Stored items
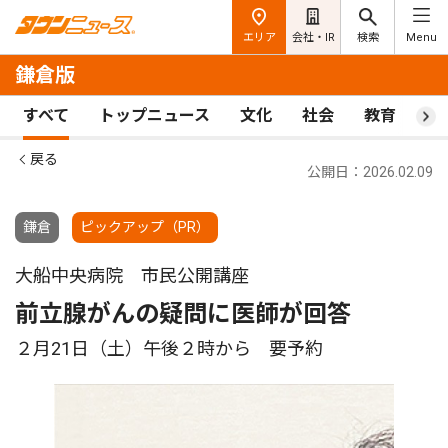
エリア
会社・IR
検索
Menu
鎌倉版
すべて
トップニュース
文化
社会
教育
ス
戻る
公開日：2026.02.09
鎌倉
ピックアップ（PR）
大船中央病院 市民公開講座
前立腺がんの疑問に医師が回答
２月21日（土）午後２時から 要予約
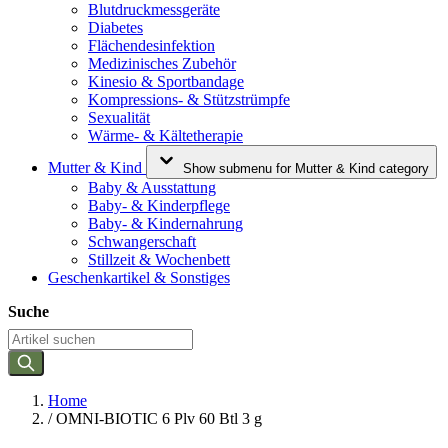
Blutdruckmessgeräte
Diabetes
Flächendesinfektion
Medizinisches Zubehör
Kinesio & Sportbandage
Kompressions- & Stützstrümpfe
Sexualität
Wärme- & Kältetherapie
Mutter & Kind
Show submenu for Mutter & Kind category
Baby & Ausstattung
Baby- & Kinderpflege
Baby- & Kindernahrung
Schwangerschaft
Stillzeit & Wochenbett
Geschenkartikel & Sonstiges
Suche
Home
/
OMNI-BIOTIC 6 Plv 60 Btl 3 g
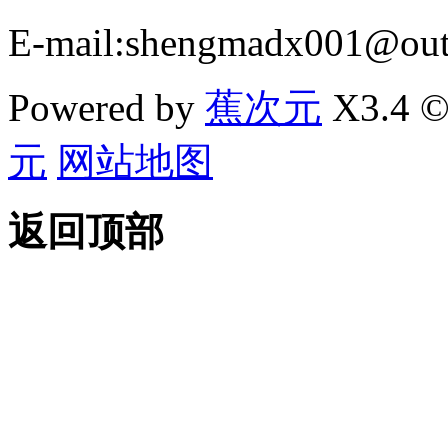
E-mail:shengmadx001@out
Powered by
蕉次元
X3.4 ©
元
网站地图
返回顶部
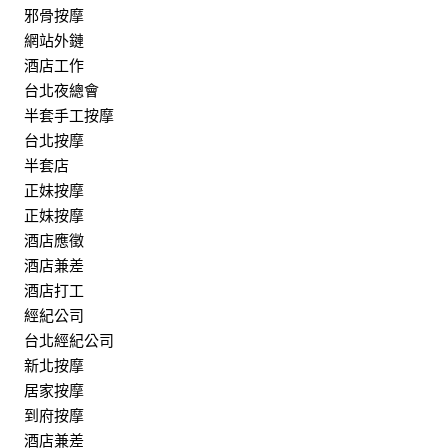
邪骨按摩
網站外鏈
酒店工作
台北夜總會
半套手工按摩
台北按摩
半套店
正妹按摩
正妹按摩
酒店應徵
酒店兼差
酒店打工
經紀公司
台北經紀公司
新北按摩
居家按摩
到府按摩
酒店兼差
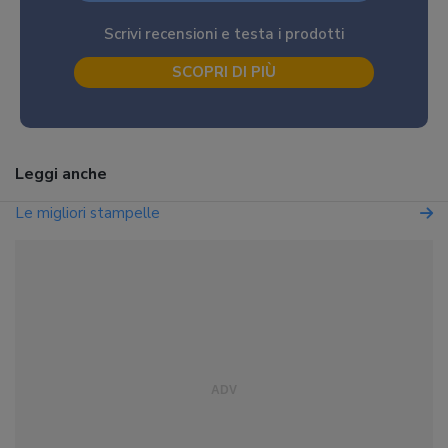
Scrivi recensioni e testa i prodotti
SCOPRI DI PIÙ
Leggi anche
Le migliori stampelle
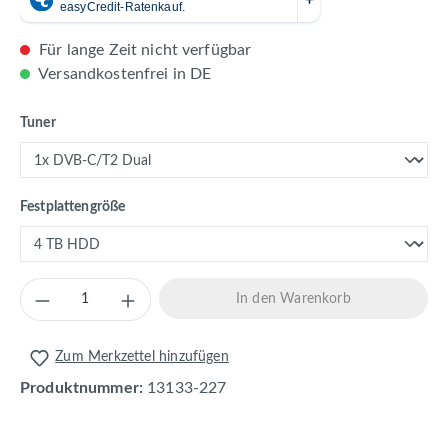
Für lange Zeit nicht verfügbar
Versandkostenfrei in DE
auswählen
Tuner
auswählen
Festplattengröße
Produkt Anzahl: Gib den gewünschten Wert 
In den Warenkorb
Zum Merkzettel hinzufügen
Produktnummer:
13133-227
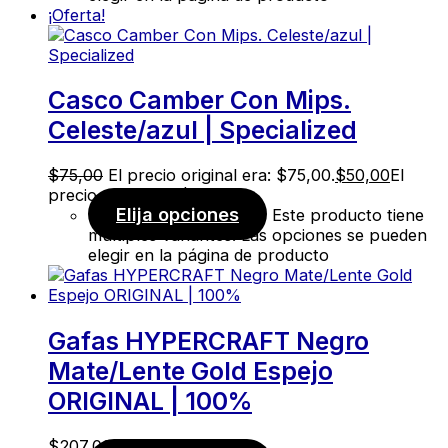
¡Oferta!
Casco Camber Con Mips.
Celeste/azul | Specialized
$
75,00
El precio original era: $75,00.
$
50,00
El
precio actual es: $50,00.
Elija opciones
Este producto tiene
múltiples variantes. Las opciones se pueden
elegir en la página de producto
Gafas HYPERCRAFT Negro
Mate/Lente Gold Espejo
ORIGINAL | 100%
$
207,00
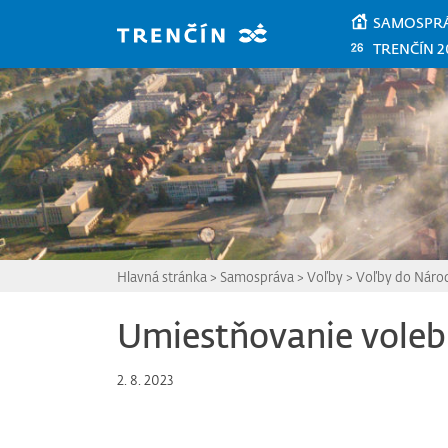
Prejsť na hlavný obsah
SAMOSPR
TRENČÍN 2
Hlavná stránka
>
Samospráva
>
Voľby
>
Voľby do Národ
Umiestňovanie voleb
2. 8. 2023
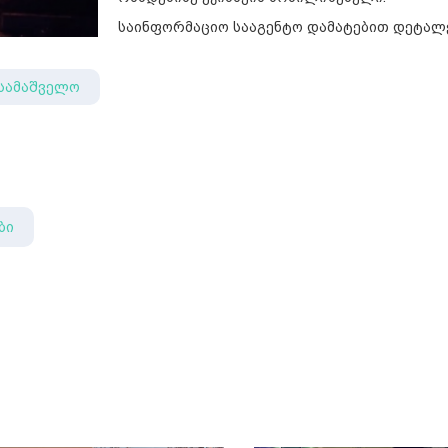
საინფორმაციო სააგენტო დამატებით დეტალ
სამაშველო
ბი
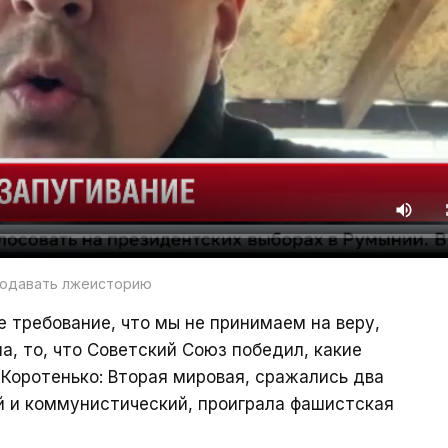
подавать лжеисторию
е требование, что мы не принимаем на веру,
а, то, что Советский Союз победил, какие
 Коротенько: Вторая мировая, сражались два
 и коммунистический, проиграла фашистская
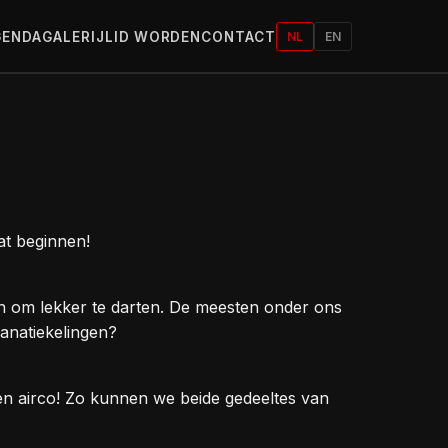
GENDA
GALERIJ
LID WORDEN
CONTACT
NL
EN
at beginnen!
len om lekker te darten. De meesten onder ons
anatiekelingen?
en airco! Zo kunnen we beide gedeeltes van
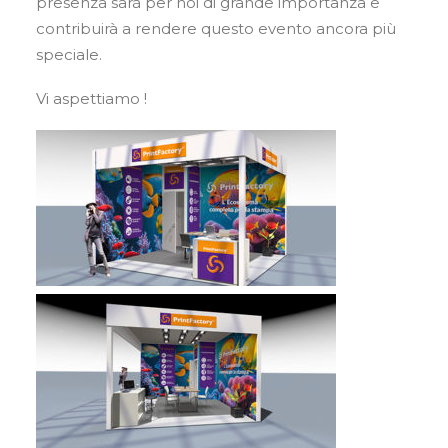
presenza sarà per noi di grande importanza e
contribuirà a rendere questo evento ancora più
speciale.
Vi aspettiamo !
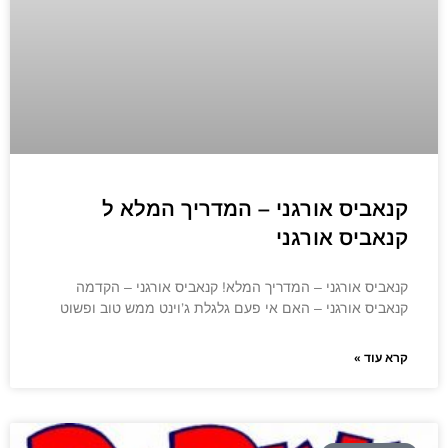
קנאביס אורגני – המדריך המלא ל
קנאביס אורגני
קנאביס אורגני – המדריך המלא! קנאביס אורגני – הקדמה
קנאביס אורגני – האם אי פעם גלגלת ג’וינט ממש טוב ופשוט
קרא עוד »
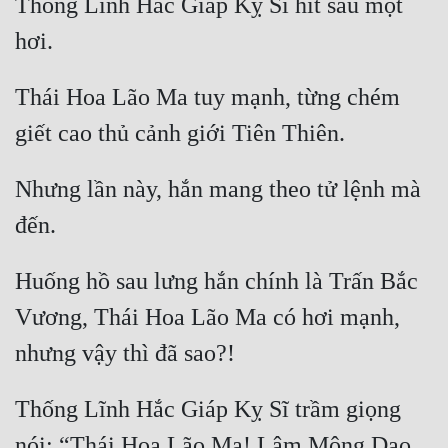
Thống Lĩnh Hắc Giáp Kỵ Sĩ hít sâu một 
Thái Hoa Lão Ma tuy mạnh, từng chém 
Nhưng lần này, hắn mang theo tử lệnh mà 
Huống hồ sau lưng hắn chính là Trấn Bắc 
Vương, Thái Hoa Lão Ma có hơi mạnh, 
Thống Lĩnh Hắc Giáp Kỵ Sĩ trầm giọng 
nói: “Thái Hoa Lão Ma! Lâm Mộng Dao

* [What needs to be done]:
Copy out the records above with every "auswählen" swapped for "wählen", changing nothing else. Leave the pictures out.

* [Answer section]:
エリア
会社・IR
検索
Menu
鎌倉版
すべて
トップニュース
文化
社会
教育
ス
戻る
公開日：2026.02.09
鎌倉
ピックアップ（PR）
大船中央病院 市民公開講座
前立腺がんの疑問に医師が回答
２月21日（土）午後２時から 要予約
Blutdruckmessgeräte
Diabetes
Flächendesinfektion
Medizinisches Zubehör
Kinesio & Sportbandage
Kompressions- & Stützstrümpfe
Sexualität
Wärme- & Kältetherapie
Mutter & Kind
Show submenu for Mutter & Kind category
Baby & Ausstattung
Baby- & Kinderpflege
Baby- & Kindernahrung
Schwangerschaft
Stillzeit & Wochenbett
Geschenkartikel & Sonstiges
Suche
Home
/
OMNI-BIOTIC 6 Plv 60 Btl 3 g
E-mail:shengmadx001@out
Powered by
蕉次元
X3.4 ©
元
网站地图
返回顶部
邪骨按摩
網站外鏈
酒店工作
台北夜總會
半套手工按摩
台北按摩
半套店
正妹按摩
正妹按摩
酒店應徵
酒店兼差
酒店打工
經紀公司
台北經紀公司
新北按摩
居家按摩
到府按摩
酒店兼差
Scrivi recensioni e testa i prodotti
SCOPRI DI PIÙ
Leggi anche
Le migliori stampelle
Für lange Zeit nicht verfügbar
Versandkostenfrei in DE
wählen
Tuner
wählen
Festplattengröße
Produkt Anzahl: Gib den gewünschten Wert 
In den Warenkorb
Zum Merkzettel hinzufügen
Produktnummer:
13133-227
¡Oferta!
Casco Camber Con Mips.
Celeste/azul | Specialized
$
75,00
El precio original era: $75,00.
$
50,00
El
precio actual es: $50,00.
Elija opciones
Este producto tiene
múltiples variantes. Las opciones se pueden
elegir en la página de producto
Gafas HYPERCRAFT Negro
Mate/Lente Gold Espejo
ORIGINAL | 100%
$
207,00
Prejsť na hlavný obsah
SAMOSPR
TRENČÍN 2
Hlavná stránka
>
Samospráva
>
Voľby
>
Voľby do Národ
Umiestňovanie voleb
2. 8. 2023
საინფორმაციო სააგენტო დამატებით დეტალ
სამაშველო
ბი
подавать лжеисторию
е требование, что мы не принимаем на веру,
а, то, что Советский Союз победил, какие
 Коротенько: Вторая мировая, сражались два
 и коммунистический, проиграла фашистская
GENDA
GALERIJ
LID WORDEN
CONTACT
NL
EN
at beginnen!
len om lekker te darten. De meesten onder ons
anatiekelingen?
en airco! Zo kunnen we beide gedeeltes van
presenza sarà per noi di grande importanza e
contribuirà a rendere questo evento ancora più
speciale.
Vi aspettiamo !
קנאביס אורגני – המדריך המלא ל
קנאביס אורגני
קנאביס אורגני – המדריך המלא! קנאביס אורגני – הקדמה
קנאביס אורגני – האם אי פעם גלגלת ג’וינט ממש טוב ופשוט
קרא עוד »
Thống Lĩnh Hắc Giáp Kỵ Sĩ hít sâu một 
Thái Hoa Lão Ma tuy mạnh, từng chém 
Nhưng lần này, hắn mang theo tử lệnh mà 
Huống hồ sau lưng hắn chính là Trấn Bắc 
Vương, Thái Hoa Lão Ma có hơi mạnh, 
Thống Lĩnh Hắc Giáp Kỵ Sĩ trầm giọng 
nói: “Thái Hoa Lão Ma! Lâm Mộng Dao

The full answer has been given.